**Document segment:**
☆ ☆ ☆ ☆ ☆

Cork Courthouse in line for €25 million renovation after lengthy consultations

As the courthouse is unavailable, cases are being heard in rented accommodation which is expensive and unsatisfactory, writes…

As the courthouse is unavailable, cases are being heard in rented accommodation which is expensive and unsatisfactory, writes Carol Coulter, Legal Affairs Correspondent

When the new Courts Service came into existence almost 2½ years ago, it inherited a network of courthouses around the country which barely met the needs of the 20th century, let alone the 21st.

Clean toilets, consulting rooms for lawyers and their clients, waiting areas for those waiting for their cases to be heard, adequate offices for judges and clerical staff, were all the exceptions rather than the rule.

Yet the courthouses were the architectural centrepieces of many, if not most, of the bigger towns in the State. So proposals for massive capital investment in our court infrastructure were welcomed as responsibility for courts was transferred from local authorities to the new service.

READ MORE

In Cork the corporation had already undertaken the work of restoring the outside of the city's courthouse, an imposing structure on one of the city's main thoroughfares, Washington Street. This was completed, at a cost of about €3.8 million.

The corporation also had plans for a refurbishment of the interior of the building but, according to a spokesman for the Courts Service, these were inadequate for an area of population as large as Cork.

It is understood these plans provided for a limited number of courtrooms in the building, with inadequate accommodation for judges, lawyers and staff. There are three or four circuit courts sitting permanently in Cork. The High Court also sits there two or three weeks each term, and public hearings of coroners' inquests take place there.

When the Courts Service took over the building, therefore, it decided it needed entirely new plans. It appointed a project manager and set about examining which areas of the building needed to be preserved. It also carried out consultations with judges, staff, solicitors, barristers, Victim Support, the Garda and other court users, then instructed architects to redraw the plans to provide for seven courtrooms, as well as facilities for court staff, barristers, solicitors and private consulting rooms, especially for family law cases.

"This process of consultation, architectural drawing and seeking planning approval does take time," said the spokesman for the Courts Service. "But the quality of what is proposed has made it worthwhile.

"Due to the scale of the project an EU-wide procurement has had to be undergone. We are currently evaluating the tenders received and initiating a value-for-money study with the OPW [Office of Public Works]. This will be completed in a matter of weeks."

☆ ☆ ☆ ☆ ☆

**Given data:**
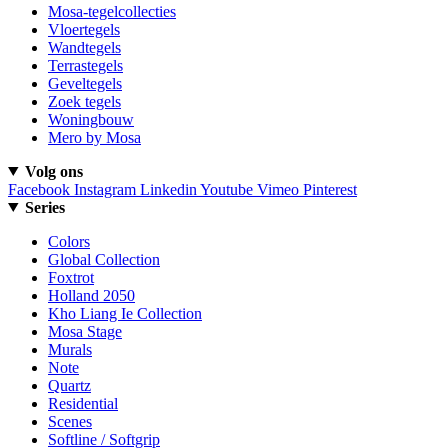
Mosa-tegelcollecties
Vloertegels
Wandtegels
Terrastegels
Geveltegels
Zoek tegels
Woningbouw
Mero by Mosa
Volg ons
Facebook
Instagram
Linkedin
Youtube
Vimeo
Pinterest
Series
Colors
Global Collection
Foxtrot
Holland 2050
Kho Liang Ie Collection
Mosa Stage
Murals
Note
Quartz
Residential
Scenes
Softline / Softgrip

☆ ☆ ☆ ☆ ☆

**Work instruction 1:** Reproduce the Cork Courthouse article word for word from "Clean toilets, consulting" to "the new service.".
**Work instruction 2:** According to the Cork Courthouse article, roughly how much did the corporation's restoration of the building's exterior cost?
**Work instruction 3:** Continue the Cork Courthouse article from the point where it ends.
The material plays no part in the work that follows.

**Response box 1:**
Clean toilets, consulting rooms for lawyers and their clients, waiting areas for those waiting for their cases to be heard, adequate offices for judges and clerical staff, were all the exceptions rather than the rule.

Yet the courthouses were the architectural centrepieces of many, if not most, of the bigger towns in the State. So proposals for massive capital investment in our court infrastructure were welcomed as responsibility for courts was transferred from local authorities to the new service.

**Response box 2:** About €3.8 million.

**Response box 3:**
The total cost is expected to be in the region of €25 million.

Meanwhile, those charged with crimes and those seeking resolution of disputes, along with their lawyers, the judges and ancillary staff, are in temporary rented accommodation in a restored warehouse almost a mile away. This costs €750,000 a year, and is far from satisfactory, according to court users.

"In one of the criminal sessions last year water came in through the roof and the trial had to be abandoned," said Mr Tim O'Leary, a local barrister. "Judge, jury and all had to leave. We didn't know if we were going to be flooded or electrocuted.

"It's not pleasant for members of the public either. They are standing around in corridors, including people involved in family law cases, who could be standing beside the person they're having a very bitter dispute with . . .

"It's inconvenient as well. All our offices are in Washington Street and in the old days you could be back and forth, like the Round Hall and the Law Library in Dublin. Now you're gone for the day. If we'd thought it was going to be five years we'd have got alternative offices."

According to the plans, the new courthouse will meet all conceivable requirements, and will be to the highest design standards, with a glass floor between the first and ground floors. It will have seven courtrooms, facilities for judges and staff, consultation rooms, waiting areas, family law and media facilities, rooms for lawyers and juries, and disabled access.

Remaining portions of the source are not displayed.